### WHAT THIS EXERCISE ASKS:
1 - Quote the article on the dangers of kingship word for word, starting at the words "Manuel Eisner, professor" and ending after the words "assassinations were rare.".
2 - Convert the organism naming records, from their start through the line containing "common name: Yellow archangel", into a two-column CSV with the headers field and value. Give one row per line, put each entry in double quotes, and replace any line breaks with spaces.

### SELECTED EXCERPT:
>>>>>
To die like a king

This article is from The Guardian.


Powered by Guardian.co.ukThis article titled “To die like a king: new study says it’s most dangerous job in history” was written by Stephen Bates, for The Guardian on Friday 28th January 2011 00.01 UTC

Anyone who has read Shakespeare knows this already, but a Cambridge professor has conducted what is probably the first statistical survey to prove that being a king is the most lethal occupation in history.

From Charles I, executed in Whitehall 352 years ago this weekend, to Andronikos I Komnenos – a 12th-century Byzantine emperor, whose death was spread over three days and included having his teeth and eyes gouged out, being suspended by his feet and gradually being hacked to bits – kingship has always been a bit on the risky side.

Manuel Eisner, professor of comparative and developmental criminology at Cambridge, and a specialist in the study of violent crime, based his research on the deaths of 1,513 European monarchs between 600 and 1800AD.

He estimates that their risk of violent death was more than 700 times greater than that of their subjects and seven times greater than that for the most currently at-risk groups: young black American men or people living in the most drug-riddled city in Mexico. Almost a quarter of all royal deaths over 1,200 years was bloody and overwhelmingly those deaths were caused by murder, usually by rivals for the throne. Random assassinations were rare.

Eisner said: “I started this research on a wet Sunday afternoon and it has turned into a research paper and maybe a book. Kings are relatively well documented and there is good information about how they died. The rate at which they were murdered was stunningly high. I was astonished by how much violence was perpetrated, almost exclusively by elite power groups.
<<<<<
Dataset records:
>>>>>
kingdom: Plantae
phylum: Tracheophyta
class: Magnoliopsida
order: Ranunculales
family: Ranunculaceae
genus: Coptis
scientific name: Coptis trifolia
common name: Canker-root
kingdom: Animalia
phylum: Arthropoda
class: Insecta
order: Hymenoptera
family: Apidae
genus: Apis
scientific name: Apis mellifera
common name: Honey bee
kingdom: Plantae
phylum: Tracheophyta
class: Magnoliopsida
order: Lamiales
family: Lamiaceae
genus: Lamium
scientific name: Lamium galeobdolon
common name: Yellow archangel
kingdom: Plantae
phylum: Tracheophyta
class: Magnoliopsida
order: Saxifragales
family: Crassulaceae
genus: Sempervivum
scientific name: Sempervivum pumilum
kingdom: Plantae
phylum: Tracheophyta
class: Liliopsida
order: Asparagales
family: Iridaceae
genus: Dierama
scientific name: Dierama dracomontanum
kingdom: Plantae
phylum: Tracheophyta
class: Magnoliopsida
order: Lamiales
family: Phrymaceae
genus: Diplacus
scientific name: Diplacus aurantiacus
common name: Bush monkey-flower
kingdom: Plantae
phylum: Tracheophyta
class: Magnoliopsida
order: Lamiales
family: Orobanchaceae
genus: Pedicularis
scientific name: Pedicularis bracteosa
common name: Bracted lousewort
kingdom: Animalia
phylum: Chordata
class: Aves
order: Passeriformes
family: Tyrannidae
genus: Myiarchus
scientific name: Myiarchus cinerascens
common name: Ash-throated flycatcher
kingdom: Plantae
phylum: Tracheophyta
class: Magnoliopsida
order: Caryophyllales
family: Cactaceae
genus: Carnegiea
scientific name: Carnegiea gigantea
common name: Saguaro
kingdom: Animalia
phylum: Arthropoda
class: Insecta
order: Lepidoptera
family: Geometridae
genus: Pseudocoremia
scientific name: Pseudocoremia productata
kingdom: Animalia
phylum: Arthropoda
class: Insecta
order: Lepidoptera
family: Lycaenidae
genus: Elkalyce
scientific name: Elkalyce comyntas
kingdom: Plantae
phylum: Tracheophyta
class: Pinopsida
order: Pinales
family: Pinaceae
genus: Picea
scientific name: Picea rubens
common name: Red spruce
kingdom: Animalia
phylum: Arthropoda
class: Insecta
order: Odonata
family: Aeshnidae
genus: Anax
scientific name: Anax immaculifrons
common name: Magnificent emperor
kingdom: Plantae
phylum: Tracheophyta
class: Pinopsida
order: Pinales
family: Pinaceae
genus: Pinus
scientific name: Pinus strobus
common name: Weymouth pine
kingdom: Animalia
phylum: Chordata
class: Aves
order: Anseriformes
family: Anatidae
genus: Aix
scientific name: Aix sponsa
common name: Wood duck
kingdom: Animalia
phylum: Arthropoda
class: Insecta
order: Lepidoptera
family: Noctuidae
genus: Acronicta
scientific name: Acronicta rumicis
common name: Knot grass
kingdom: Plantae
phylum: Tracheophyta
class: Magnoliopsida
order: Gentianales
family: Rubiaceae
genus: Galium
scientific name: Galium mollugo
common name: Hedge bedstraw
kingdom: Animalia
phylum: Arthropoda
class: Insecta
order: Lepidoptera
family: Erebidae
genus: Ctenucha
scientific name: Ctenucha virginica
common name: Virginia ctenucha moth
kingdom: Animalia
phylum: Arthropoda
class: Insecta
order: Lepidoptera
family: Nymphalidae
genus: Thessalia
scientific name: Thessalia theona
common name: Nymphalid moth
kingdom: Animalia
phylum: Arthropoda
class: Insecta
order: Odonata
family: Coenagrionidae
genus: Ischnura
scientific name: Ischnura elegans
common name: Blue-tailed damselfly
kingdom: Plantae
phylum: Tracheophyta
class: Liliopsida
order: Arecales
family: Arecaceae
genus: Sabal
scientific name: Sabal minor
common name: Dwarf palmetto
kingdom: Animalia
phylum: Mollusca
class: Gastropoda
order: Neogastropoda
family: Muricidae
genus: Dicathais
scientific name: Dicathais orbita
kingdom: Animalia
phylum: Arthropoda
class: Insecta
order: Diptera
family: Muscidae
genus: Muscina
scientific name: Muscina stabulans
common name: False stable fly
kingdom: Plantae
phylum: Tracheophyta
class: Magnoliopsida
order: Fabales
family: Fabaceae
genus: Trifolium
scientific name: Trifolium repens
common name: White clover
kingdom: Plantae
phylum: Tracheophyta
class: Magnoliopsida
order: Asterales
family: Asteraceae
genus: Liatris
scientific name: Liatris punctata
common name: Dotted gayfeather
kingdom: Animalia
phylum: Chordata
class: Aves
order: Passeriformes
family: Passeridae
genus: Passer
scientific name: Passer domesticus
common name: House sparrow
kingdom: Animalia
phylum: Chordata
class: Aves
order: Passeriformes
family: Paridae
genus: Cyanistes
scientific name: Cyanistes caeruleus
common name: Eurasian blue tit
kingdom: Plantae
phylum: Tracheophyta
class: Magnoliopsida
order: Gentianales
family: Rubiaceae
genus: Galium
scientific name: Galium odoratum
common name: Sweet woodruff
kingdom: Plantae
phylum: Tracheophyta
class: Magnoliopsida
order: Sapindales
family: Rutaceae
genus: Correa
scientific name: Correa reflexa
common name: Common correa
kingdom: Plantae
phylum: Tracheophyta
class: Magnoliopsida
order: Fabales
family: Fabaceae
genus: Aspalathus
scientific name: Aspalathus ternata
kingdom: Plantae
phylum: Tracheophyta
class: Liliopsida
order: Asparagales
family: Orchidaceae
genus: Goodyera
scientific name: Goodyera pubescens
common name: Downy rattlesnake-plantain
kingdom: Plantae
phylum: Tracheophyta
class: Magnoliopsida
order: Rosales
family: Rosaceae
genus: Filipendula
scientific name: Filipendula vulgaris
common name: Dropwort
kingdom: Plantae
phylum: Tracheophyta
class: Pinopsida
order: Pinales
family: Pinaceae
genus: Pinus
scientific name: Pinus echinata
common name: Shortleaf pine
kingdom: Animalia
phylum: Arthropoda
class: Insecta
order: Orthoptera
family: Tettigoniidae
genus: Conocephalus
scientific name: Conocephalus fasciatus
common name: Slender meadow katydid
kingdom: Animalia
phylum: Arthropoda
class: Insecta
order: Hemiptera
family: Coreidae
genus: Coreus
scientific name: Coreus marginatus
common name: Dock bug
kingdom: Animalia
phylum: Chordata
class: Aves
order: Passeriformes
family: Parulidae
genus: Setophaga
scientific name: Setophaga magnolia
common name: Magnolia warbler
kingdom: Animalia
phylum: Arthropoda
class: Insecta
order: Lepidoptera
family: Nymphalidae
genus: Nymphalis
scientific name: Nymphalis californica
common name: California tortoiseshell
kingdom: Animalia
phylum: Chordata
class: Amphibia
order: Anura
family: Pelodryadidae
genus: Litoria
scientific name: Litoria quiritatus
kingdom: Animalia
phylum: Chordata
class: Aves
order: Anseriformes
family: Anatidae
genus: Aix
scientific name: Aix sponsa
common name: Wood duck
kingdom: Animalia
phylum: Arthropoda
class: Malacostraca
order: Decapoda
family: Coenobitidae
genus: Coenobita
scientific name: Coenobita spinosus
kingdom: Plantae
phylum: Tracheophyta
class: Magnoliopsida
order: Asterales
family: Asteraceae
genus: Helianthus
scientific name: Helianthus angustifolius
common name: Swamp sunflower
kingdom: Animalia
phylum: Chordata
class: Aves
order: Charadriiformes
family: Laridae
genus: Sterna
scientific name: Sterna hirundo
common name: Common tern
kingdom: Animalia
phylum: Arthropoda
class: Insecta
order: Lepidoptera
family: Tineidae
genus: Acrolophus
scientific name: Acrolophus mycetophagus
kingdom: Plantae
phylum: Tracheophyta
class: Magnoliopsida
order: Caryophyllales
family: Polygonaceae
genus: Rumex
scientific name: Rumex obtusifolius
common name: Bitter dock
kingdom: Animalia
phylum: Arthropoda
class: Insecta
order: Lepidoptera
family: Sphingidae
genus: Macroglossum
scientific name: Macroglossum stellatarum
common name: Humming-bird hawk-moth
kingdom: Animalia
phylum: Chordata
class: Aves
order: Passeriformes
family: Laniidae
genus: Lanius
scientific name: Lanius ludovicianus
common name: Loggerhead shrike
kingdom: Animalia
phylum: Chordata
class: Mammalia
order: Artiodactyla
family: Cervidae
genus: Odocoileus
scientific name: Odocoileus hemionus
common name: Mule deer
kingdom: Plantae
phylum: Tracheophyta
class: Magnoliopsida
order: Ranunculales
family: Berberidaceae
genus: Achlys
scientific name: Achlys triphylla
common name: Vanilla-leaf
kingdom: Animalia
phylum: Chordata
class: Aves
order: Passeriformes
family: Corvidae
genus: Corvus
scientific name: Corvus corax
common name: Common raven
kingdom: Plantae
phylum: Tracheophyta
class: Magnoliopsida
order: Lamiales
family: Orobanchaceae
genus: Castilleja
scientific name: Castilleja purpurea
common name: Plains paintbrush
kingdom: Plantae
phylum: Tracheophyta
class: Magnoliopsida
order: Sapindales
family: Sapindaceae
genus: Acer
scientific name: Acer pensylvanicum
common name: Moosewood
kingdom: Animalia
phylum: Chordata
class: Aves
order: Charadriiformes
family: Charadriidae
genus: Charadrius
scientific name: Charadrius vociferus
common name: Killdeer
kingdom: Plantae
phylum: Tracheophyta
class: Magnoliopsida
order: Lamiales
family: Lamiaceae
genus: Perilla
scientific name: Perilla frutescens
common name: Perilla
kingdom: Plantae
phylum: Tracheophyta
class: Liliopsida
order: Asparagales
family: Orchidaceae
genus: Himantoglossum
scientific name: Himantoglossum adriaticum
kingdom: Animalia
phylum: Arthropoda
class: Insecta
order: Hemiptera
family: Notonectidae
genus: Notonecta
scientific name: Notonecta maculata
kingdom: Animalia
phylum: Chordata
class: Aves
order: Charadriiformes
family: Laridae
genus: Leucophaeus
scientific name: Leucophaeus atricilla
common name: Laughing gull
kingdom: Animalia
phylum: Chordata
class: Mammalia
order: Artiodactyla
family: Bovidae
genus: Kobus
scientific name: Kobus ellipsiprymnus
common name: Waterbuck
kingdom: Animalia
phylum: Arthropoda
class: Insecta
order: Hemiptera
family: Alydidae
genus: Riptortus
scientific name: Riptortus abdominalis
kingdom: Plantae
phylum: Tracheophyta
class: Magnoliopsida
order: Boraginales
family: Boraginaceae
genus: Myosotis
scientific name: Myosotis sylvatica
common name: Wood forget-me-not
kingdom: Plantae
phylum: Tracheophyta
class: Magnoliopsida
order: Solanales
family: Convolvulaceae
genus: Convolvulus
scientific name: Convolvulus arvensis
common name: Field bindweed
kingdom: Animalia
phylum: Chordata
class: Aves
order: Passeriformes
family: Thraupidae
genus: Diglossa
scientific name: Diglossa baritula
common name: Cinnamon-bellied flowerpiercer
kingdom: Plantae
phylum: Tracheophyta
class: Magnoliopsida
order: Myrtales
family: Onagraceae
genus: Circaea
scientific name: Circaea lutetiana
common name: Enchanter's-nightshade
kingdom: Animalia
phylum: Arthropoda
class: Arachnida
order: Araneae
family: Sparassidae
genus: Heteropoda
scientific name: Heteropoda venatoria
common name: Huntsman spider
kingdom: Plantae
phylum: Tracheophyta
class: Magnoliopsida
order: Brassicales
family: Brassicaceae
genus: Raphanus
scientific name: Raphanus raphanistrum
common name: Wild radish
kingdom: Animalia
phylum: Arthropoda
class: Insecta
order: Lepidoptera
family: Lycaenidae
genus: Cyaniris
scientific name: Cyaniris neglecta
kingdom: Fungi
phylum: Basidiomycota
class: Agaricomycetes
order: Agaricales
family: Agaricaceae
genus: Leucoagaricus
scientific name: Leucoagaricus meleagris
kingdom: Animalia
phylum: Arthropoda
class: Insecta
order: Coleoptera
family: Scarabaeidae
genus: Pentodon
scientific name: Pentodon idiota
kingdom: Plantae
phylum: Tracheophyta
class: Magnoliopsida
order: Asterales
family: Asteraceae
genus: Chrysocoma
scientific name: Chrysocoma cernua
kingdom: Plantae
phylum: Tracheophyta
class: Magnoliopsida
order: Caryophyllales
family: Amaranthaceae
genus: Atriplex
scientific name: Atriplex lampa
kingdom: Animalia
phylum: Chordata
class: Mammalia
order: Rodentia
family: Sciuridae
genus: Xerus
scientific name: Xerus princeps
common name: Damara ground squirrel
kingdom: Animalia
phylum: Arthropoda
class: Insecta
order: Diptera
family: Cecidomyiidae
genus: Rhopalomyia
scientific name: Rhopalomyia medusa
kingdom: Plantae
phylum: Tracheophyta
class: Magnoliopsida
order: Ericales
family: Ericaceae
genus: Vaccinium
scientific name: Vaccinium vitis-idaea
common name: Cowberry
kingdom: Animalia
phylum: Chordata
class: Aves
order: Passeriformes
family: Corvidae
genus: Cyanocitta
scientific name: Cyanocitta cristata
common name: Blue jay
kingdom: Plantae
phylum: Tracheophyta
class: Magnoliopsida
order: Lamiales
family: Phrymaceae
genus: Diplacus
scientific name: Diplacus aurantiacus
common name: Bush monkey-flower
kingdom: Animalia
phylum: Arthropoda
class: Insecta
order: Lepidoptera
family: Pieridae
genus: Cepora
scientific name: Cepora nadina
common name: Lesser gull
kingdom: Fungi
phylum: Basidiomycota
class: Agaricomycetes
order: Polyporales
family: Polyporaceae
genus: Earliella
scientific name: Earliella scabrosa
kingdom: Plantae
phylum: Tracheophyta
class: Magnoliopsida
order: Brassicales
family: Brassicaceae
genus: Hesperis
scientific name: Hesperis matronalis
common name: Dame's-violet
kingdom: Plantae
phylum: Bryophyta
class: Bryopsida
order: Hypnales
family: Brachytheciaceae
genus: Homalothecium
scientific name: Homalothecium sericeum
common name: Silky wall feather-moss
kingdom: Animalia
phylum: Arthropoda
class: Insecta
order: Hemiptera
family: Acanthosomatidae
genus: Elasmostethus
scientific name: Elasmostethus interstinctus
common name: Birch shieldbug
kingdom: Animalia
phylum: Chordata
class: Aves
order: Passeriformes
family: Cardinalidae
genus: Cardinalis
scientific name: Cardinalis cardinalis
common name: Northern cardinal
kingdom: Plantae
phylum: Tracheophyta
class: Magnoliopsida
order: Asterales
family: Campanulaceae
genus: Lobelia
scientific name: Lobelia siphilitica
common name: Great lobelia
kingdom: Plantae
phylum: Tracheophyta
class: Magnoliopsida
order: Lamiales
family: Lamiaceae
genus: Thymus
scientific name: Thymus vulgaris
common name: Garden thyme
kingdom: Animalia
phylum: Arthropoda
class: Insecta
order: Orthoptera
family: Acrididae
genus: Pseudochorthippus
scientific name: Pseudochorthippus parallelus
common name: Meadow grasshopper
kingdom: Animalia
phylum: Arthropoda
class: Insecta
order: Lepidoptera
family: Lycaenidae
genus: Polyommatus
<<<<<
### WORKED ANSWERS:
1 -
Manuel Eisner, professor of comparative and developmental criminology at Cambridge, and a specialist in the study of violent crime, based his research on the deaths of 1,513 European monarchs between 600 and 1800AD.

He estimates that their risk of violent death was more than 700 times greater than that of their subjects and seven times greater than that for the most currently at-risk groups: young black American men or people living in the most drug-riddled city in Mexico. Almost a quarter of all royal deaths over 1,200 years was bloody and overwhelmingly those deaths were caused by murder, usually by rivals for the throne. Random assassinations were rare.

2 -
field,value
"kingdom:","Plantae"
"phylum:","Tracheophyta"
"class:","Magnoliopsida"
"order:","Ranunculales"
"family:","Ranunculaceae"
"genus:","Coptis"
"scientific name:","Coptis trifolia"
"common name:","Canker-root"
"kingdom:","Animalia"
"phylum:","Arthropoda"
"class:","Insecta"
"order:","Hymenoptera"
"family:","Apidae"
"genus:","Apis"
"scientific name:","Apis mellifera"
"common name:","Honey bee"
"kingdom:","Plantae"
"phylum:","Tracheophyta"
"class:","Magnoliopsida"
"order:","Lamiales"
"family:","Lamiaceae"
"genus:","Lamium"
"scientific name:","Lamium galeobdolon"
"common name:","Yellow archangel"